→ **Exercise**:
When the string "extends" is part of a line below, that line should be copied.

#### Material to process ####

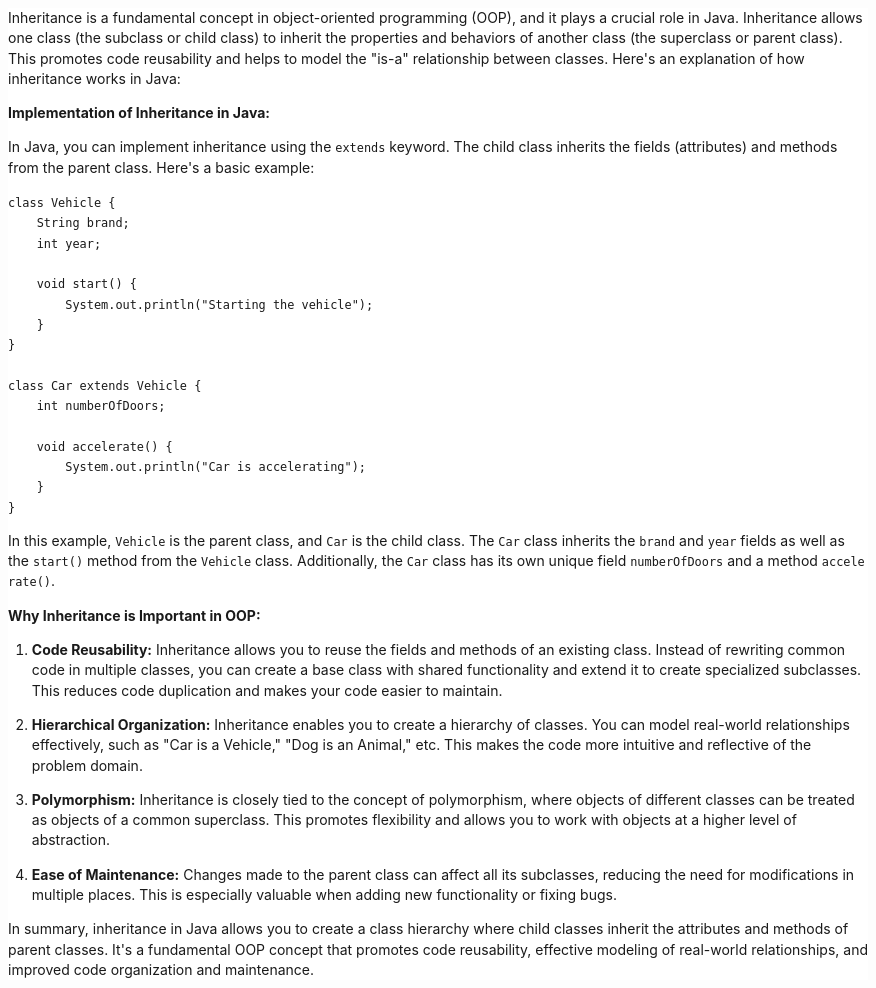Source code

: Inheritance is a fundamental concept in object-oriented programming (OOP), and it plays a crucial role in Java. Inheritance allows one class (the subclass or child class) to inherit the properties and behaviors of another class (the superclass or parent class). This promotes code reusability and helps to model the "is-a" relationship between classes. Here's an explanation of how inheritance works in Java:

**Implementation of Inheritance in Java:**

In Java, you can implement inheritance using the `extends` keyword. The child class inherits the fields (attributes) and methods from the parent class. Here's a basic example:

    class Vehicle {
        String brand;
        int year;
    
        void start() {
            System.out.println("Starting the vehicle");
        }
    }
    
    class Car extends Vehicle {
        int numberOfDoors;
    
        void accelerate() {
            System.out.println("Car is accelerating");
        }
    }



In this example, `Vehicle` is the parent class, and `Car` is the child class. The `Car` class inherits the `brand` and `year` fields as well as the `start()` method from the `Vehicle` class. Additionally, the `Car` class has its own unique field `numberOfDoors` and a method `accelerate()`.

**Why Inheritance is Important in OOP:**

1.  **Code Reusability:** Inheritance allows you to reuse the fields and methods of an existing class. Instead of rewriting common code in multiple classes, you can create a base class with shared functionality and extend it to create specialized subclasses. This reduces code duplication and makes your code easier to maintain.
    
2.  **Hierarchical Organization:** Inheritance enables you to create a hierarchy of classes. You can model real-world relationships effectively, such as "Car is a Vehicle," "Dog is an Animal," etc. This makes the code more intuitive and reflective of the problem domain.
    
3.  **Polymorphism:** Inheritance is closely tied to the concept of polymorphism, where objects of different classes can be treated as objects of a common superclass. This promotes flexibility and allows you to work with objects at a higher level of abstraction.
    
4.  **Ease of Maintenance:** Changes made to the parent class can affect all its subclasses, reducing the need for modifications in multiple places. This is especially valuable when adding new functionality or fixing bugs.
    

In summary, inheritance in Java allows you to create a class hierarchy where child classes inherit the attributes and methods of parent classes. It's a fundamental OOP concept that promotes code reusability, effective modeling of real-world relationships, and improved code organization and maintenance.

####

→ **Answer to this exercise**:
In Java, you can implement inheritance using the `extends` keyword. The child class inherits the fields (attributes) and methods from the parent class. Here's a basic example:
    class Car extends Vehicle {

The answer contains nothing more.